Is it possible to charge the device "stronger" (in terms of [A], not [

Hello,
I guess that's a lame question, but I'm a lame
- does charging the device with a charger with a higher rated current than the original (dedicated) charger risk damaging the device?

To be more specific - I have an eye on a wall charger with a USB output, which has an output voltage of 5V, current .. 2.1A. Can I use it to charge a kindle, whose original charger has 5V and 850mA?

You can use it, but as you write yourself, it has a higher current. At a voltage of 5V, one gives a maximum of 2.1 A and the next 850 mA

The use of such a charger will not damage the device, but will shorten the life of the batteries.

agent8888 wrote:

At a voltage of 5V, one gives a maximum of 2.1 A and the next 850 mA

The use of such a charger will not damage the device, but will shorten the life of the batteries.

You will give me the source of this folk wisdom

marek216 - and what you don't like about my statement?
The markings on the device say unequivocally - 5V 850mA - i.e. you always have 5V until you connect a device that has a current demand greater than 850mA.

Above this current the voltage drops !!!!!!!!!!

Added after 2 [minutes]:

and if you think that having a 5V 2000mA power supply and a 5V 500mA power supply - you will charge the batteries in the same time without any consequences (for the cells) then .... good luck.

Move the head :!:

A more powerful charger will not damage the cells, because the system in the device is responsible for the current and thus the charging time :!:

A more powerful charger will allow you to charge the cells in the optimal time without overheating the charger itself.

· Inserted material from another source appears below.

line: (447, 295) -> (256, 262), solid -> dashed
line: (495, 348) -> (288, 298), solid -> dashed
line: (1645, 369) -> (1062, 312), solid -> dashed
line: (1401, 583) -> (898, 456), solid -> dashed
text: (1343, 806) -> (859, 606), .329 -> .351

not every device has a charging system - in most cases, the charger itself is responsible for it ...

agent8888 wrote:

not every device has a charging system - in most cases, the charger itself is responsible for it ...

Again, I ask you to provide the source of your wisdom because such nonsense has not been in this section for a long time.

Buddy agent8888.
In the case of having two voltage sources with a different value of the nominal current, then receiver this source is connected to it is responsible for the current flow through it. If you used a charger with a lower current before, and now it will be with a higher current, nothing bad will happen to the device. The current from the more powerful charger will be taken the same as from the weaker one, but as mentioned by the brand 216, the charger will heat up less.

Thank you for your comments, gentlemen.
Maybe I will add my 3 grolsche.
I mean this:
- current intensity depends on voltage (5V) and resistance - device (Ohm's law). In both cases they are the same and the amperage should be the same. In such a situation, the rated current of the charger would be something of a "high limit" that could possibly be reached if the connected device pulls so much.

But I asked a question because relying on my "peasant reasoning" seems risky to me. For example, there may be an internal resistance of the charger (impedance) which may prevent some "overcharge / overheating" when using this lower current charger. And I would not like to destroy the device.

I think that speculation based on "folk wisdom" is not enough for us here, I am counting on someone who simply knows

The current supplied on the charger should in theory correspond to the charger performance - that is, the maximum current that can be taken from the charger to the device without harm to the charger, the fact that it will have a higher efficiency does not bother you in any way.

It was already - but I will repeat - practically all mobile electronic devices have a built-in charge controller and it manages the process. It selects the currents so as not to overheat the cells. Of course, when the cells are not heated, it gives the cells more current and in some cases a "more efficient" charger may shorten the charging time.
This applies to "intelligent" devices with complex energy management chips - primitive devices usually have a current limitation - but this device still decides what current is drawn from the charger.

Why, then, are chargers with a low current, e.g. 500 mA, produced at all? For questionable material savings? Because yes, it would be a simple rule for the buyer - the more mA, the better, and the weak ones would be forced out of the market ...

Because this is exactly enough. A compromise between production costs, i.e. the price, and the average charging current and charging time.
You also need to remember about the "maximum charging current" for the cells depending on the design and capacity - it's not that if you have 2A at your disposal, this will be the charging current - this current will be limited by the temperature and the "maximum charging current" (often pulsed through a complicated algorithm) - so in practice, 500mA will flow from your two-amp charger anyway. However, when the device has a "reserve" of battery capacity (e.g. sufficiently high capacity) and at the same time the temperature is low, the controller may "want" to increase the charging current - only it must have this reserve of current on its power supply - on a classic charger (e.g. this 500mA) will not pick up and load with "what is".

It's very simple - those with higher efficiency cost more - where it is not justified they are used cheaper - accountants rule the world - and every penny with the millionth scale of loader production matters.

Hello,
I have a question on 2 sides.
Can I charge the router with a weaker charger, namely 5V / 0.7A,
and should it be 5V / 1A?

majakpl wrote:

Can I charge the router with a weaker charger, namely 5V / 0.7A,
and should it be 5V / 1A?

If turned off, it will take longer to charge, but will charge.
Not necessarily when it is switched on - it depends on the power demand of the device during operation.

An analogous situation is described in post # 16 and # 17.